Raina Croff, assistant professor of neurology at Oregon Health & Science University School of Medicine, created the SHARP (Sharing History through Active Reminiscence and Photo-imagery) walking program to forestall memory loss in African Americans with mild cognitive impairment or early dementia.
Participants and their caregivers walk in historically black neighborhoods three times a week over six months. A smart tablet provides information about “Memory Markers” they pass, such as the route of a civil rights march. People celebrate their community and culture while “brain health is running in the background,” Croff says.

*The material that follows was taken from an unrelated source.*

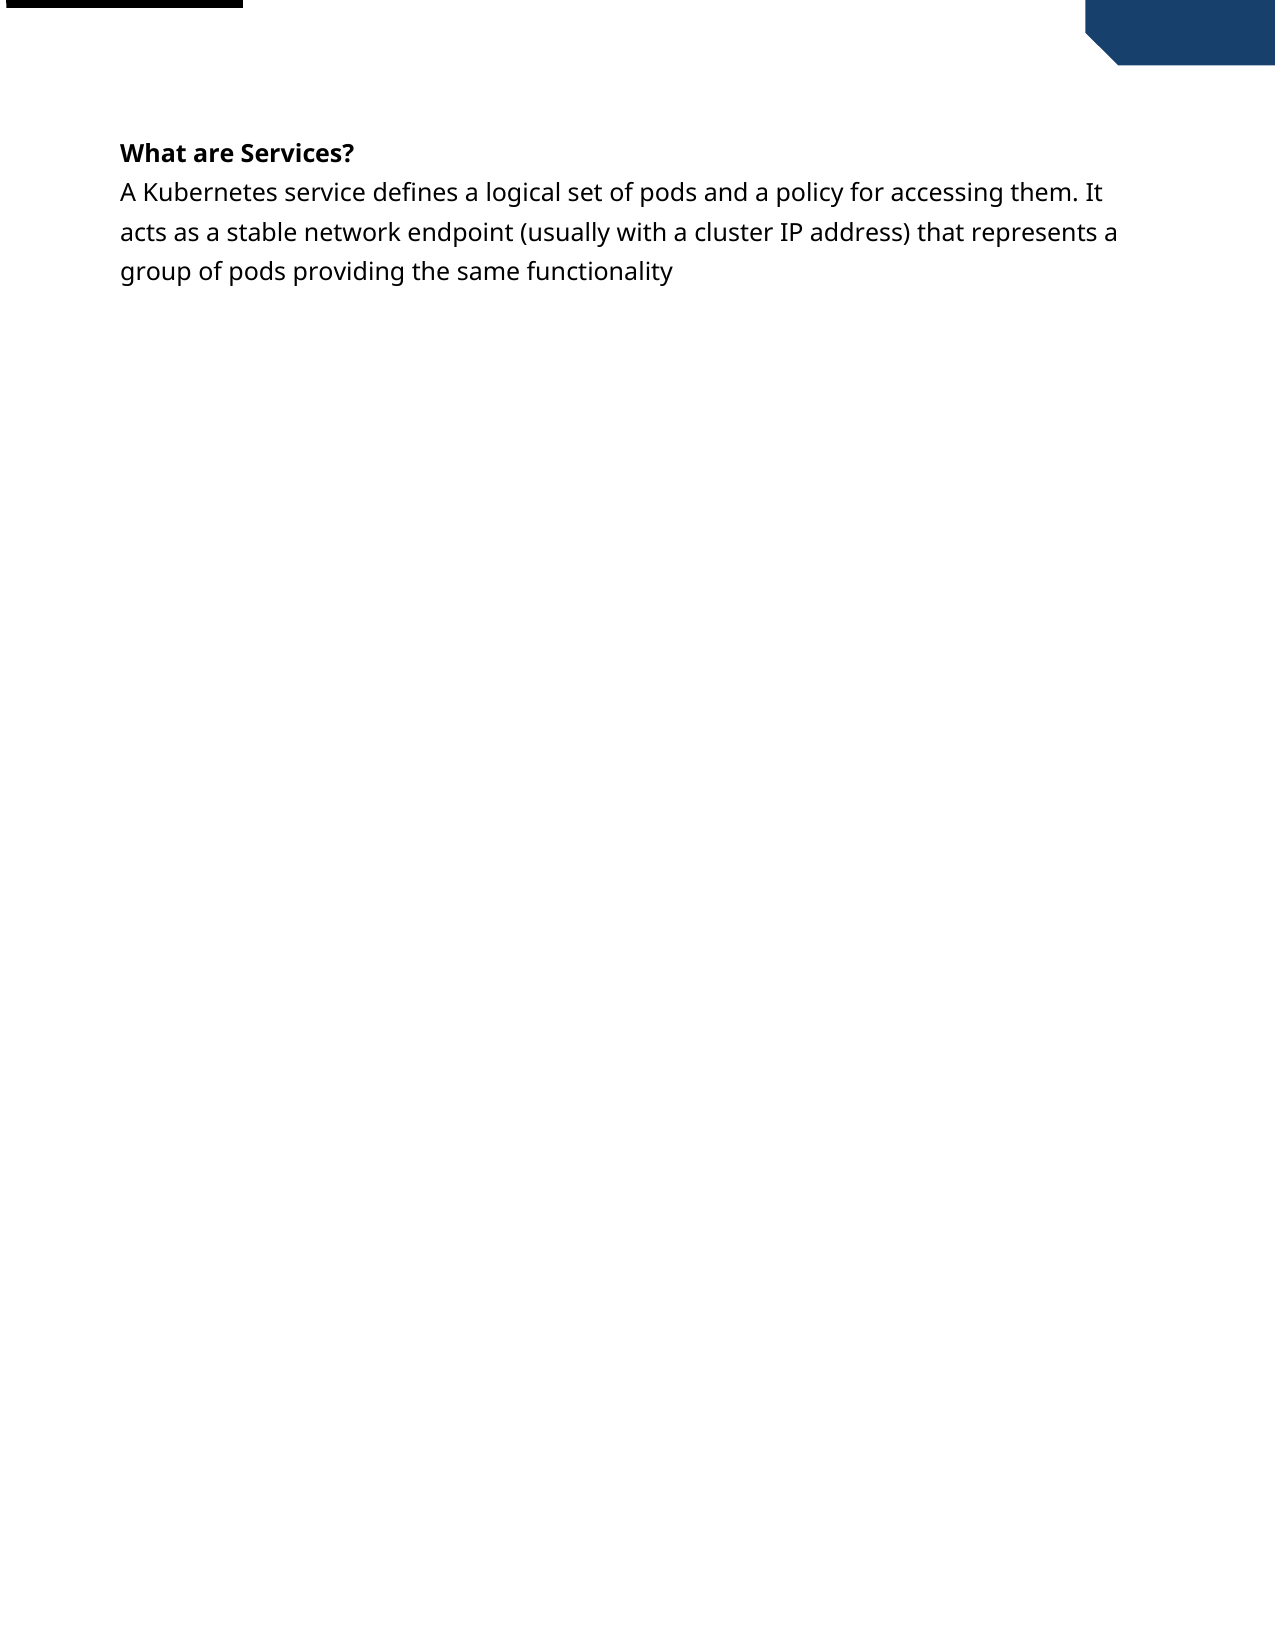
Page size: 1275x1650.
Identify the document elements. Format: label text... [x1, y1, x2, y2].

text A Kubernetes service defines a logical set of pods and a policy for accessing them. It acts as a stable network endpoint (usually with a cluster IP address) that represents a group of pods providing the same functionality [120, 175, 1155, 287]
text What are Services? [120, 136, 1155, 170]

Photos and memory prompts engage participants in the SHARP program.
OHSU/Kristyna Wentz-Graff
The project began in 2015 as a pilot study in Croff’s hometown of Portland, Ore., expanded to Seattle, and will soon start in Oakland, Calif. “Walking is good for slowing [brain] decline,” she says. A post-study assessment of 40 participants in 2017 showed that half had higher cognitive scores after the program; 78 percent had lower blood pressure; and 44 percent lost weight. Those with mild cognitive impairment showed the most gains. The walkers also reported improved mood and energy along with increased involvement in other activities.
It’s never too late to reap the benefits of working your brain and being socially engaged, Majoka says.

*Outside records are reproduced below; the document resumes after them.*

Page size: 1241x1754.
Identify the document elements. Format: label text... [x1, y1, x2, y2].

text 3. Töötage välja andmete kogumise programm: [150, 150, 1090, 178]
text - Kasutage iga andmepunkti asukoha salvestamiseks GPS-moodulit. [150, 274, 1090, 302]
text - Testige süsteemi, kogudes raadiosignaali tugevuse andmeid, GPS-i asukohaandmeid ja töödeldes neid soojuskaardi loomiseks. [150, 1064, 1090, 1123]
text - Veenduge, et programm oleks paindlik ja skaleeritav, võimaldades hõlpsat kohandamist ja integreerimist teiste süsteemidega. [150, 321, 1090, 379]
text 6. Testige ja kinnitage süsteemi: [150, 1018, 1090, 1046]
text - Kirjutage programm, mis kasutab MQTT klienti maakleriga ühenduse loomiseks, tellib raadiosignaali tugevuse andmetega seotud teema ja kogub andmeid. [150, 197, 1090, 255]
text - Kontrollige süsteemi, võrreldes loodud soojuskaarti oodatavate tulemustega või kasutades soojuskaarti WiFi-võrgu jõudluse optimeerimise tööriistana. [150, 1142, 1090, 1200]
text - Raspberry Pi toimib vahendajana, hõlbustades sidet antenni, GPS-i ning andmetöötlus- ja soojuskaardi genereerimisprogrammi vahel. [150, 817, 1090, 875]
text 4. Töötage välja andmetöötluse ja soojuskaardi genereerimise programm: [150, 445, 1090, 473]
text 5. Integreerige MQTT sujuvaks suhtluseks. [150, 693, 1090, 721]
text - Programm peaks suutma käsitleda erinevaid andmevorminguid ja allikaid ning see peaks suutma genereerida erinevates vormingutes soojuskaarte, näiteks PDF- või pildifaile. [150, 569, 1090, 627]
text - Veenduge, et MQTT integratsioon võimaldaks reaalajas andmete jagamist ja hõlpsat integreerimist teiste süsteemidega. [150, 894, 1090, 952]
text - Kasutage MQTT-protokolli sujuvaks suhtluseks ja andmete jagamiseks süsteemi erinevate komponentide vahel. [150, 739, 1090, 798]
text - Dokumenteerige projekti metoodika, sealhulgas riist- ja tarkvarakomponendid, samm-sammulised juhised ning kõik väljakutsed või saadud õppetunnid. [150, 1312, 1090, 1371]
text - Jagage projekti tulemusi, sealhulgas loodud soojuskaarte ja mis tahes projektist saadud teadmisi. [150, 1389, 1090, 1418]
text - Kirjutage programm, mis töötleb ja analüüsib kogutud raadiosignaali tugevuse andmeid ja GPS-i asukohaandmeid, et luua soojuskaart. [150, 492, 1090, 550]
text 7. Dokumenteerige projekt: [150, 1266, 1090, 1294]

In Milwaukee, the Wisconsin Alzheimer’s Institute launched the The Amazing Grace Chorus® to stave off cognitive decline in seniors. People in early stages of Alzheimer’s practice and perform six concerts each year. The activity provides opportunities for social engagement, mental stimulation, and a support network. Among the benefits, 55 percent reported better communication at home and nearly half of participants said they got involved with more activities after participating in the chorus.
Private companies are offering intervention services to healthcare providers and insurers to manage SDOH, too. One such service, MyHello, makes calls to at-risk people to assess their needs—be it food, transportation or simply a friendly voice. Having a social support network is critical for seniors, says Majoka, noting there was a steep decline in cognitive function among isolated elders during Covid lockdowns.
About 1 in 9 Americans age 65 or older live with Alzheimer’s today. With a surge in people with the disease predicted, public health professionals have to think more broadly about resource targets and effective intervention points, Powell says.
Beyond breakthrough pills, that is. Like Dorothy in Kansas discovering happiness was always in her own backyard, we are beginning to learn that preventing Alzheimer’s is in our reach if only we recognized it.